In other words, they bully. This is no different than the playground bully demanding your lunch money, then threatening to beat you up. These people simply wear suits and hire lawyers and call it business.
What’s even worse about this is that these people already have more money than they know what to do with. This tells me that their prime motive must be greed. If they can’t get it out of the city of Sparks through its citizens in their casino, then they’ll get it out of the city of Sparks by threats, intimidation, and bullying. Either way, the people lose.
If Harvey Whittemore and Peppermill Casinos need money so bad, why don’t they try doing something honorable for a change? Why don’t they consider offering the city of Sparks some sort of beneficial service in return for money? It sounds like just the thing these people need to begin to learn what honor and giving is all about.
Hot August Aggravation
Re “Hot August Roadblocks” (Editorial, Aug. 17):
Thank you for your thoughtful editorial regarding Hot August Nights events which disrupt our city more than any other event throughout the year. I experienced their arrogance personally on the last Sunday of the event. After being insulted by the Hot August Nights pseudopolice, I was over half an hour late for my church services. When I attempted to get information on how to get around the road blocks, I was yelled at, and one pseudopoliceperson said, “Kiss my ass"—to which I replied, “Mark the spot because you are all ass” and drove off.

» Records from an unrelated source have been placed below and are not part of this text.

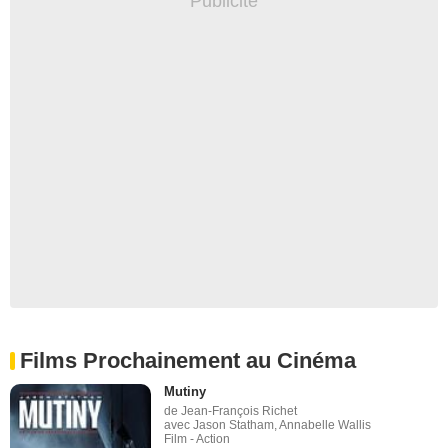
Films Prochainement au Cinéma
Mutiny
de Jean-François Richet
avec Jason Statham, Annabelle Wallis
Film - Action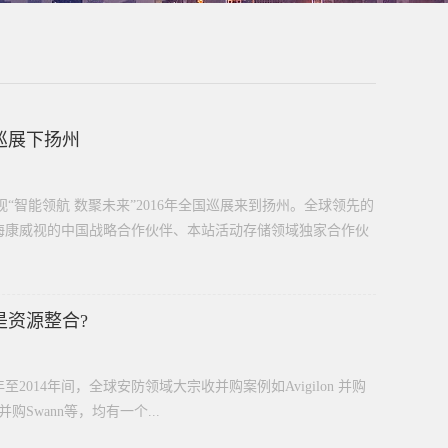
巡展下扬州
视“智能领航 数聚未来”2016年全国巡展来到扬州。全球领先的
海康威视的中国战略合作伙伴、本站活动存储领域独家合作伙
是资源整合?
2014年间，全球安防领域大宗收并购案例如Avigilon 并购
nova并购Swann等，均有一个...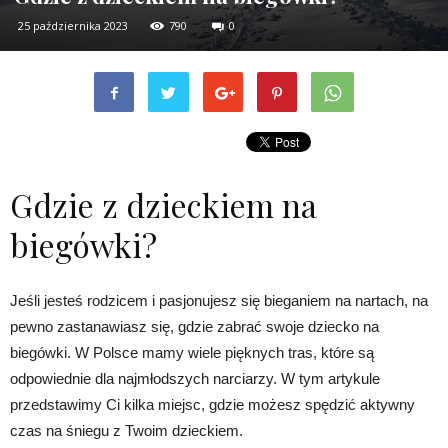
25 października 2023
790
0
Gdzie z dzieckiem na
biegówki?
Jeśli jesteś rodzicem i pasjonujesz się bieganiem na nartach, na
pewno zastanawiasz się, gdzie zabrać swoje dziecko na
biegówki. W Polsce mamy wiele pięknych tras, które są
odpowiednie dla najmłodszych narciarzy. W tym artykule
przedstawimy Ci kilka miejsc, gdzie możesz spędzić aktywny
czas na śniegu z Twoim dzieckiem.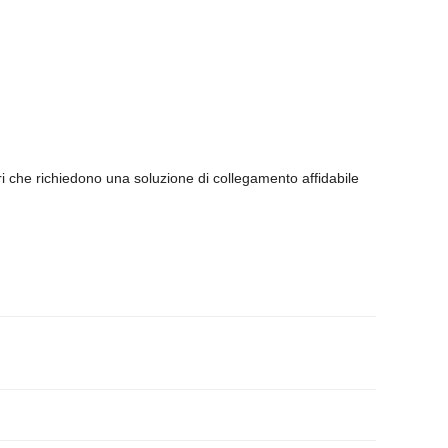
ri che richiedono una soluzione di collegamento affidabile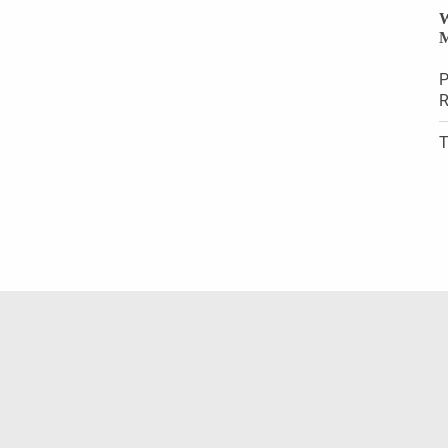
W
M
P
R
T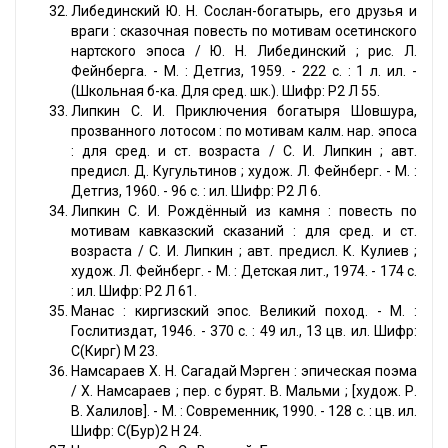
Либединский Ю. Н. Сослан-богатырь, его друзья и
враги : сказочная повесть по мотивам осетинского
нартского эпоса / Ю. Н. Либединский ; рис. Л.
Фейнберга. - М. : Детгиз, 1959. - 222 с. : 1 л. ил. -
(Школьная б-ка. Для сред. шк.). Шифр: Р2 Л 55.
Липкин С. И. Приключения богатыря Шовшура,
прозванного лотосом : по мотивам калм. нар. эпоса
: для сред. и ст. возраста / С. И. Липкин ; авт.
предисл. Д. Кугультинов ; худож. Л. Фейнберг. - М. :
Детгиз, 1960. - 96 с. : ил. Шифр: Р2 Л 6.
Липкин С. И. Рождённый из камня : повесть по
мотивам кавказский сказаний : для сред. и ст.
возраста / С. И. Липкин ; авт. предисл. К. Кулиев ;
худож. Л. Фейнберг. - М. : Детская лит., 1974. - 174 с.
: ил. Шифр: Р2 Л 61.
Манас : киргизский эпос. Великий поход. - М. :
Гослитиздат, 1946. - 370 с. : 49 ил., 13 цв. ил. Шифр:
С(Кирг) М 23.
Намсараев Х. Н. Сагадай Мэрген : эпическая поэма
/ Х. Намсараев ; пер. с бурят. В. Мальми ; [худож. Р.
В. Халилов]. - М. : Современник, 1990. - 128 с. : цв. ил.
Шифр: С(Бур)2 Н 24.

The event organizers truly are not environmentally friendly people. They must be very insecure in their own lives to be so arrogant, insulting and unhelpful to residents who merely want directions on how to avoid their domain. The event should pay for all road closures and not use our tax money. The Nevada Department of Transportation has the power and responsibility to the public to deny closure status to a city government that puts money and HAN events above the public and people who elected them to represent us the citizens instead of big business, moneyed interests and polluters.
The Hot August Nights gestapo would have been comic in their silly shirts and cheap lanyards had it not been that they really take themsleves seriously. Cut the number of so-called “classic” cars in half and send the other half to Incline Village at Lake Tahoe or somewhere else. We have too many of them congesting our streets. I resent the organizers of HAN thinking they can hold us, the electorate, hostage to their silly games.